Activity:
Translate this sentence from the text on the boundaries of home into Spanish: "They asked for a fence that would keep the wildlife out and protect the produce in their garden."

Text under study:
------------------------------------------------

Why we started moment.
The boundaries of our house, our home
Another day spent enclosed in my house in the vicinity of my neighbourhood. Confined by the walls of my one-bedroom apartment, I sense the city’s expansive radius slowly shrink, much like a shrivelling balloon.
At that moment, I pick up architect Hideyuki Nakayama’s 1/1000000000. Nakayama reflects on a particular request made by a couple he was designing a small country cottage for. They asked for a fence that would keep the wildlife out and protect the produce in their garden. But instead of constructing a fence in the exteriors of the house, he built the garden in the interiors of the cottage.
“In the morning, the husband goes out into the garden to collect eggs. While some wild creature gazes on wistfully from beyond one of the windows, he passes the eggs to his wife through another window, then picks up some fallen fruit. Through the windows, surrounding the oval garden, both the lady of the house and the creature in the woods appear lined up in the same row. To someone in the garden, where is the interior, and where is the exterior? As you stand in the garden, for that brief, fleeting moment your own life and the world “beyond” are on equal footing” (Nakayama 2018, 36-39).
In this issue, we feature the theme: “City as a home.” We explore Hong Kong, Amsterdam, and Ogawamachi in Saitama Prefecture to redefine the boundaries of our cities in relation to what we perceive as ‘home.’ What happens when we make room for a circle of ‘home’ within the radius of our houses? Perhaps we get a glimpse of the world ‘beyond’… Let's take a step into the world of small and simultaneously big homes.

------------------------------------------------

Entries shown:
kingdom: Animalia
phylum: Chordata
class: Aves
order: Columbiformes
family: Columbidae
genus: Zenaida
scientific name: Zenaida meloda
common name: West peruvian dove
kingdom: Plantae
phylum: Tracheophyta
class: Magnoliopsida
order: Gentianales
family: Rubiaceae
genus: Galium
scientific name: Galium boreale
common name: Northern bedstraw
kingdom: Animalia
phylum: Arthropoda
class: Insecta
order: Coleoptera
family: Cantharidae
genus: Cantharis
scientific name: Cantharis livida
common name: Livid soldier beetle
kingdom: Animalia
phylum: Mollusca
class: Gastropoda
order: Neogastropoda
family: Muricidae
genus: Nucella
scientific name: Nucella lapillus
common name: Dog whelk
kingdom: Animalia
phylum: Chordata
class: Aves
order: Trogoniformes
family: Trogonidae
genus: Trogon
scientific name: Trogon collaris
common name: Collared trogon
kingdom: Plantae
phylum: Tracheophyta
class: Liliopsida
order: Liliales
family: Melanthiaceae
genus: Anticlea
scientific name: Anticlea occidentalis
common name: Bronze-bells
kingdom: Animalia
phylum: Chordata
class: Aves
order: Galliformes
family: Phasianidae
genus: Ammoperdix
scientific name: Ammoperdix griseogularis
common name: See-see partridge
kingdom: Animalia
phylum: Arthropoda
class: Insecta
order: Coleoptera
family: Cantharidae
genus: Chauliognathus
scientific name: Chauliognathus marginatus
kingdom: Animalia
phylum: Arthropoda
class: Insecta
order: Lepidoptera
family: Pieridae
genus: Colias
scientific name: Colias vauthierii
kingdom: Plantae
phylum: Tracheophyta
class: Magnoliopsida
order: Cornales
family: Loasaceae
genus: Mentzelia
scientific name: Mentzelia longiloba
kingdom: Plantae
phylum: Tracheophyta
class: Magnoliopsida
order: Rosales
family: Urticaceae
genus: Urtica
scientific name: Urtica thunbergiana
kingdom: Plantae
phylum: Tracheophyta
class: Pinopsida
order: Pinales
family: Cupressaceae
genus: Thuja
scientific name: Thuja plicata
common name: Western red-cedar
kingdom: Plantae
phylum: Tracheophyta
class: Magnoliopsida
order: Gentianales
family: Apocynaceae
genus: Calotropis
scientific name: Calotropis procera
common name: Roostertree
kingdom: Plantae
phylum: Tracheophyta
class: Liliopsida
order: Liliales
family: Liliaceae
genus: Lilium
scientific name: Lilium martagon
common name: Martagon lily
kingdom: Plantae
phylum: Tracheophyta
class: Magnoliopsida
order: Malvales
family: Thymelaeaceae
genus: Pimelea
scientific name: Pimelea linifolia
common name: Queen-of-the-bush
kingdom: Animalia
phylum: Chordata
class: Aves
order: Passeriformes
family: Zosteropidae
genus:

------------------------------------------------

Reply to the exercise:
Pidieron una cerca que mantuviera alejada a la fauna silvestre y protegiera los cultivos de su huerto.